[Collected data]
........

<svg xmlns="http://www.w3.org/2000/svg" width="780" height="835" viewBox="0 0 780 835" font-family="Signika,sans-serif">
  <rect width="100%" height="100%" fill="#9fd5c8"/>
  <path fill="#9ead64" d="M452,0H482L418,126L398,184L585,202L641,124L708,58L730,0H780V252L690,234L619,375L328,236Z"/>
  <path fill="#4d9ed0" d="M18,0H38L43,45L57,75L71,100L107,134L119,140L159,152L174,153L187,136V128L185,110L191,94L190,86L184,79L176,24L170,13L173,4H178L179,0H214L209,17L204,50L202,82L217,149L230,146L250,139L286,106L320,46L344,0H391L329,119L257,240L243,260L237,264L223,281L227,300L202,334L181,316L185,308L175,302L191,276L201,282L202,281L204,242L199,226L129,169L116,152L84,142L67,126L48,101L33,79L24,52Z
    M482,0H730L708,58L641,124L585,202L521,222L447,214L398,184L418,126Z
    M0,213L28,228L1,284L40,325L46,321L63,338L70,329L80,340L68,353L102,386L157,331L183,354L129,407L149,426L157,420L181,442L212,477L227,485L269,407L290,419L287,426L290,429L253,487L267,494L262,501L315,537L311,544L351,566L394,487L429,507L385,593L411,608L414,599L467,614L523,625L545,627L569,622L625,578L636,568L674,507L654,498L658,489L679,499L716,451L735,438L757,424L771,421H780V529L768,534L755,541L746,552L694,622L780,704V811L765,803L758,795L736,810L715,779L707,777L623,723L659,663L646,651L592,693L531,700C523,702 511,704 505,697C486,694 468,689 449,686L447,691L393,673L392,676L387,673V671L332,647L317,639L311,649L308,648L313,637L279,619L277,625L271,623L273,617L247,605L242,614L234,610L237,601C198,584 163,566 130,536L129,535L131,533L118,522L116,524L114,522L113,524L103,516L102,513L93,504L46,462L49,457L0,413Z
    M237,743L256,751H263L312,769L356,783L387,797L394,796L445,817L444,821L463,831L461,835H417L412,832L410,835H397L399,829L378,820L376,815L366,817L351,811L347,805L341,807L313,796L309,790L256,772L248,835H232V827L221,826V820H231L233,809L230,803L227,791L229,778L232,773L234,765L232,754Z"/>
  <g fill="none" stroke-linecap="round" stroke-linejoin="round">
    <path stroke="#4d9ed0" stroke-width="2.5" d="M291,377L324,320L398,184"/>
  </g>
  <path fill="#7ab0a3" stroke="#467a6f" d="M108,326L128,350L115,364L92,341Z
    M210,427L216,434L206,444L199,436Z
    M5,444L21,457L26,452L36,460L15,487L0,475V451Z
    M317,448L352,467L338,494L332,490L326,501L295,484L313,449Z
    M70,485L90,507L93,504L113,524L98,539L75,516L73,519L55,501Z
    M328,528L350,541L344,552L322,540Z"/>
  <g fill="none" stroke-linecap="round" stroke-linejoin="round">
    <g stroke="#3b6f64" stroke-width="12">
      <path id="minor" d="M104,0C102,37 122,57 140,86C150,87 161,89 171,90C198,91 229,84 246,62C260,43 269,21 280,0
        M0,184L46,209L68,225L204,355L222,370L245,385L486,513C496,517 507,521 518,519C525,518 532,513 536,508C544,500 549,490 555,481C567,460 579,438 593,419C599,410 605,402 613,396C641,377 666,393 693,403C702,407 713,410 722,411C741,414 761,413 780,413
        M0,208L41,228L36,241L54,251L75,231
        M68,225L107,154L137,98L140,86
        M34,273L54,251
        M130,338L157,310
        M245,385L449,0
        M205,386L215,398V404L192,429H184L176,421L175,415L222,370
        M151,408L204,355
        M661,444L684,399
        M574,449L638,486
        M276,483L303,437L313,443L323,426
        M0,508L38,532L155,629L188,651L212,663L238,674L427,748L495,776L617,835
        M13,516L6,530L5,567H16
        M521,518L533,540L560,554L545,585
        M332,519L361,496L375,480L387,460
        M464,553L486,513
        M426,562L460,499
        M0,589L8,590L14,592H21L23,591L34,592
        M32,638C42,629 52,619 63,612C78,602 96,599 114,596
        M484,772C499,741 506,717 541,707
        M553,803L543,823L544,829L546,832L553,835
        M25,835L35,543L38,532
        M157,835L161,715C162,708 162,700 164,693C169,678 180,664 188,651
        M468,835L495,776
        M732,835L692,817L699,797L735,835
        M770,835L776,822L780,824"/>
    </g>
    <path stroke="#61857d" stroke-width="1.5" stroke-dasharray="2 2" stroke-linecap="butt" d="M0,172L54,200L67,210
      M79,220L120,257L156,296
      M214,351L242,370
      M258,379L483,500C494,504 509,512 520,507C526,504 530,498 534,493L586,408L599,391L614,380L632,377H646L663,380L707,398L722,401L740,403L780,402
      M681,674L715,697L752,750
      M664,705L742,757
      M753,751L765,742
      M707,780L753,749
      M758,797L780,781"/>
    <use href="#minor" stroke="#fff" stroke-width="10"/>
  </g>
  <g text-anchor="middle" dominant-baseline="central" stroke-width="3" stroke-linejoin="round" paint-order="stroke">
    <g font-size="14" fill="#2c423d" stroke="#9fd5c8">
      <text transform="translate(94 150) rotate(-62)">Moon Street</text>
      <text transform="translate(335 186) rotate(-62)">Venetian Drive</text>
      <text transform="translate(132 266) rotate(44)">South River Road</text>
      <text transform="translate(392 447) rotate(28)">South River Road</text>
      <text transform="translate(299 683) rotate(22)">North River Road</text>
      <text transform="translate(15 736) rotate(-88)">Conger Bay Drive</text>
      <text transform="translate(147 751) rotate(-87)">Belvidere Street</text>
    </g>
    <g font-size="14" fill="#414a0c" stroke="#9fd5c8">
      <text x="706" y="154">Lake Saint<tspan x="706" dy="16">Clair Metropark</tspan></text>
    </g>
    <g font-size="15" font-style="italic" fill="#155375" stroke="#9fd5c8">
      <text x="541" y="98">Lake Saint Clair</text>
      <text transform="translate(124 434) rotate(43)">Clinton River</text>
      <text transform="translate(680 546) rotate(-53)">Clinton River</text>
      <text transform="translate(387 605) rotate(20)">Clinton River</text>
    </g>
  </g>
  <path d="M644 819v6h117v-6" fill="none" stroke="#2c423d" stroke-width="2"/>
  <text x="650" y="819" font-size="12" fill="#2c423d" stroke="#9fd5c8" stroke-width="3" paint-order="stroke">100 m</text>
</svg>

........

Extract every line above exactly as it stands.

- Reply to the exercise -
<svg xmlns="http://www.w3.org/2000/svg" width="780" height="835" viewBox="0 0 780 835" font-family="Signika,sans-serif">
  <rect width="100%" height="100%" fill="#9fd5c8"/>
  <path fill="#9ead64" d="M452,0H482L418,126L398,184L585,202L641,124L708,58L730,0H780V252L690,234L619,375L328,236Z"/>
  <path fill="#4d9ed0" d="M18,0H38L43,45L57,75L71,100L107,134L119,140L159,152L174,153L187,136V128L185,110L191,94L190,86L184,79L176,24L170,13L173,4H178L179,0H214L209,17L204,50L202,82L217,149L230,146L250,139L286,106L320,46L344,0H391L329,119L257,240L243,260L237,264L223,281L227,300L202,334L181,316L185,308L175,302L191,276L201,282L202,281L204,242L199,226L129,169L116,152L84,142L67,126L48,101L33,79L24,52Z
    M482,0H730L708,58L641,124L585,202L521,222L447,214L398,184L418,126Z
    M0,213L28,228L1,284L40,325L46,321L63,338L70,329L80,340L68,353L102,386L157,331L183,354L129,407L149,426L157,420L181,442L212,477L227,485L269,407L290,419L287,426L290,429L253,487L267,494L262,501L315,537L311,544L351,566L394,487L429,507L385,593L411,608L414,599L467,614L523,625L545,627L569,622L625,578L636,568L674,507L654,498L658,489L679,499L716,451L735,438L757,424L771,421H780V529L768,534L755,541L746,552L694,622L780,704V811L765,803L758,795L736,810L715,779L707,777L623,723L659,663L646,651L592,693L531,700C523,702 511,704 505,697C486,694 468,689 449,686L447,691L393,673L392,676L387,673V671L332,647L317,639L311,649L308,648L313,637L279,619L277,625L271,623L273,617L247,605L242,614L234,610L237,601C198,584 163,566 130,536L129,535L131,533L118,522L116,524L114,522L113,524L103,516L102,513L93,504L46,462L49,457L0,413Z
    M237,743L256,751H263L312,769L356,783L387,797L394,796L445,817L444,821L463,831L461,835H417L412,832L410,835H397L399,829L378,820L376,815L366,817L351,811L347,805L341,807L313,796L309,790L256,772L248,835H232V827L221,826V820H231L233,809L230,803L227,791L229,778L232,773L234,765L232,754Z"/>
  <g fill="none" stroke-linecap="round" stroke-linejoin="round">
    <path stroke="#4d9ed0" stroke-width="2.5" d="M291,377L324,320L398,184"/>
  </g>
  <path fill="#7ab0a3" stroke="#467a6f" d="M108,326L128,350L115,364L92,341Z
    M210,427L216,434L206,444L199,436Z
    M5,444L21,457L26,452L36,460L15,487L0,475V451Z
    M317,448L352,467L338,494L332,490L326,501L295,484L313,449Z
    M70,485L90,507L93,504L113,524L98,539L75,516L73,519L55,501Z
    M328,528L350,541L344,552L322,540Z"/>
  <g fill="none" stroke-linecap="round" stroke-linejoin="round">
    <g stroke="#3b6f64" stroke-width="12">
      <path id="minor" d="M104,0C102,37 122,57 140,86C150,87 161,89 171,90C198,91 229,84 246,62C260,43 269,21 280,0
        M0,184L46,209L68,225L204,355L222,370L245,385L486,513C496,517 507,521 518,519C525,518 532,513 536,508C544,500 549,490 555,481C567,460 579,438 593,419C599,410 605,402 613,396C641,377 666,393 693,403C702,407 713,410 722,411C741,414 761,413 780,413
        M0,208L41,228L36,241L54,251L75,231
        M68,225L107,154L137,98L140,86
        M34,273L54,251
        M130,338L157,310
        M245,385L449,0
        M205,386L215,398V404L192,429H184L176,421L175,415L222,370
        M151,408L204,355
        M661,444L684,399
        M574,449L638,486
        M276,483L303,437L313,443L323,426
        M0,508L38,532L155,629L188,651L212,663L238,674L427,748L495,776L617,835
        M13,516L6,530L5,567H16
        M521,518L533,540L560,554L545,585
        M332,519L361,496L375,480L387,460
        M464,553L486,513
        M426,562L460,499
        M0,589L8,590L14,592H21L23,591L34,592
        M32,638C42,629 52,619 63,612C78,602 96,599 114,596
        M484,772C499,741 506,717 541,707
        M553,803L543,823L544,829L546,832L553,835
        M25,835L35,543L38,532
        M157,835L161,715C162,708 162,700 164,693C169,678 180,664 188,651
        M468,835L495,776
        M732,835L692,817L699,797L735,835
        M770,835L776,822L780,824"/>
    </g>
    <path stroke="#61857d" stroke-width="1.5" stroke-dasharray="2 2" stroke-linecap="butt" d="M0,172L54,200L67,210
      M79,220L120,257L156,296
      M214,351L242,370
      M258,379L483,500C494,504 509,512 520,507C526,504 530,498 534,493L586,408L599,391L614,380L632,377H646L663,380L707,398L722,401L740,403L780,402
      M681,674L715,697L752,750
      M664,705L742,757
      M753,751L765,742
      M707,780L753,749
      M758,797L780,781"/>
    <use href="#minor" stroke="#fff" stroke-width="10"/>
  </g>
  <g text-anchor="middle" dominant-baseline="central" stroke-width="3" stroke-linejoin="round" paint-order="stroke">
    <g font-size="14" fill="#2c423d" stroke="#9fd5c8">
      <text transform="translate(94 150) rotate(-62)">Moon Street</text>
      <text transform="translate(335 186) rotate(-62)">Venetian Drive</text>
      <text transform="translate(132 266) rotate(44)">South River Road</text>
      <text transform="translate(392 447) rotate(28)">South River Road</text>
      <text transform="translate(299 683) rotate(22)">North River Road</text>
      <text transform="translate(15 736) rotate(-88)">Conger Bay Drive</text>
      <text transform="translate(147 751) rotate(-87)">Belvidere Street</text>
    </g>
    <g font-size="14" fill="#414a0c" stroke="#9fd5c8">
      <text x="706" y="154">Lake Saint<tspan x="706" dy="16">Clair Metropark</tspan></text>
    </g>
    <g font-size="15" font-style="italic" fill="#155375" stroke="#9fd5c8">
      <text x="541" y="98">Lake Saint Clair</text>
      <text transform="translate(124 434) rotate(43)">Clinton River</text>
      <text transform="translate(680 546) rotate(-53)">Clinton River</text>
      <text transform="translate(387 605) rotate(20)">Clinton River</text>
    </g>
  </g>
  <path d="M644 819v6h117v-6" fill="none" stroke="#2c423d" stroke-width="2"/>
  <text x="650" y="819" font-size="12" fill="#2c423d" stroke="#9fd5c8" stroke-width="3" paint-order="stroke">100 m</text>
</svg>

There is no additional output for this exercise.